In the late afternoon, his attention was drawn to an anal injury by two nurses and he examined the region. He saw a tear with associated blood.
"We did not correlate it with natural causes. The blood was around the anal region.''
He said Charlene's dilated pupils led to speculation she had also been suffocated, and this was supported by another CT scan that showed damage to the brain tissues caused by lack of oxygen.
He was present when paediatric surgeon Spencer Beasley performed an examination of Charlene's rectum, and Beasley had confirmed the injury was not natural and most likely caused by external forces.
In cross-examination, Downward said Charlene's case had no comparison with anything in his experience, and he had no experience in HIV.
He was not purporting to give expert testimony on the cause of Charlene's death, he said.
He had no knowledge of a report from a defence expert that said Charlene exhibited the most "florid'' HIV encephalitis infection he had seen in a child, and nor was he aware of an analysis of samples from Charlene that concluded chronic HIV disease was a satisfactory explanation for her symptoms.

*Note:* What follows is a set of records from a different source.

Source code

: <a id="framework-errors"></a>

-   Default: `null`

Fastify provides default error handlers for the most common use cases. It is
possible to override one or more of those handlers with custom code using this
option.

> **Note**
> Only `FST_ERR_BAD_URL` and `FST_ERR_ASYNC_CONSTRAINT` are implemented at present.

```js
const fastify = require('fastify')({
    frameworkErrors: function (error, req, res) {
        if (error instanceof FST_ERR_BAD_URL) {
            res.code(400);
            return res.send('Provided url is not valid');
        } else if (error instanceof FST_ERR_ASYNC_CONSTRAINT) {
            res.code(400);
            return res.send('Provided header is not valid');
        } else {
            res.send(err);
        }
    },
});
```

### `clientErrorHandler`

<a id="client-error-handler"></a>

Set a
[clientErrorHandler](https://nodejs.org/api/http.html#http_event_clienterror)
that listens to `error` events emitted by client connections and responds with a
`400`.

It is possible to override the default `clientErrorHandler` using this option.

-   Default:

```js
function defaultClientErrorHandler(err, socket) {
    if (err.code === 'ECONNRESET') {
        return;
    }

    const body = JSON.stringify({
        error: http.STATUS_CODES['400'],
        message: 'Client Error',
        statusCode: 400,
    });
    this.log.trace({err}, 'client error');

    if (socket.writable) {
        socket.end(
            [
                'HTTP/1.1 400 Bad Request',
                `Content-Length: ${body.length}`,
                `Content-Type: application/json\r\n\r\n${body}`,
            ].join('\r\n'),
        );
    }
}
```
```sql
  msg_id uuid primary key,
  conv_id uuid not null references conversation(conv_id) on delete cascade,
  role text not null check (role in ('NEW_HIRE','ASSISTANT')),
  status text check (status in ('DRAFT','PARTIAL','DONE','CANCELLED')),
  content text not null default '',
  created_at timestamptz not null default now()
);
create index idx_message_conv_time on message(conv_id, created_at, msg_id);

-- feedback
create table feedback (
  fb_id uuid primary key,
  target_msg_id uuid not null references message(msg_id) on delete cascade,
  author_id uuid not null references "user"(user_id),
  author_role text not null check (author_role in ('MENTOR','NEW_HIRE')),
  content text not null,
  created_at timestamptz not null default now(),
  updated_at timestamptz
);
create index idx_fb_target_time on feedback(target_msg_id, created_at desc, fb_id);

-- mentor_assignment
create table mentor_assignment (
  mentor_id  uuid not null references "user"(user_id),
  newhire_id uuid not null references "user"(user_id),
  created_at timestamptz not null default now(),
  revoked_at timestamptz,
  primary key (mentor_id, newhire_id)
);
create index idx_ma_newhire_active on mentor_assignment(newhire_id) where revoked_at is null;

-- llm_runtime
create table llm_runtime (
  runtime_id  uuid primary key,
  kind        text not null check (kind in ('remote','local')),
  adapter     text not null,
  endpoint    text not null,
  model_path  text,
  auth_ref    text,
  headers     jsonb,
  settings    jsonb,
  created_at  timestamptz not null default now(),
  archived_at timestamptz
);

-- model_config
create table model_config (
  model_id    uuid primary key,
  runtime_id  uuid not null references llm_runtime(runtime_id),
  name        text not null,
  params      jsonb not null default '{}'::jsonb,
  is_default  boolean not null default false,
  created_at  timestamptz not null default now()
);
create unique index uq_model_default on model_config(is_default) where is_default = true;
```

In other evidence today, Rachel Hong Clarke, who was the paediatric registrar at Christchurch Hospital attending Charlene on January 6 from about 7.30am, said she had discussed Charlene's health with Gwaze's wife, Sifiso.
Clarke was told Charlene had been well the night before and was not on any medication.
She asked Sifiso Gwaze if Charlene had been tested for HIV, and the answer was she did not have HIV and she did not think she had been tested.
She ordered the test because Charlene was of Zimbabwean descent.
Clarke said examined Charlene but did not inspect her anal area, although she had been told Charlene had a rectal bleed.
The medical team was concentrating on saving Charlene's life, she said. She did not see any fresh blood.
Fiona Blythe, a nurse in the intensive-care unit, told the court that by midnight on January 6, it was clear Charlene did not have long to live.
Sifiso Gwaze and a friend came into the room and stayed for about an hour.
More family members arrived and prayers were said in their own language for about five minutes. George Gwaze was in the room for about 20 minutes and did not speak.
Charlene died about 1am on January 7, she said.
"Everyone present knew she had died and the two women were crying. The defendant was pacing at the end of the bed.''
Blythe said she gave Charlene an all-over wash and changed her sheets before she died.
She knew doctors had been talking about an anal injury but she did not want to look because she had a 10-year-old daughter herself.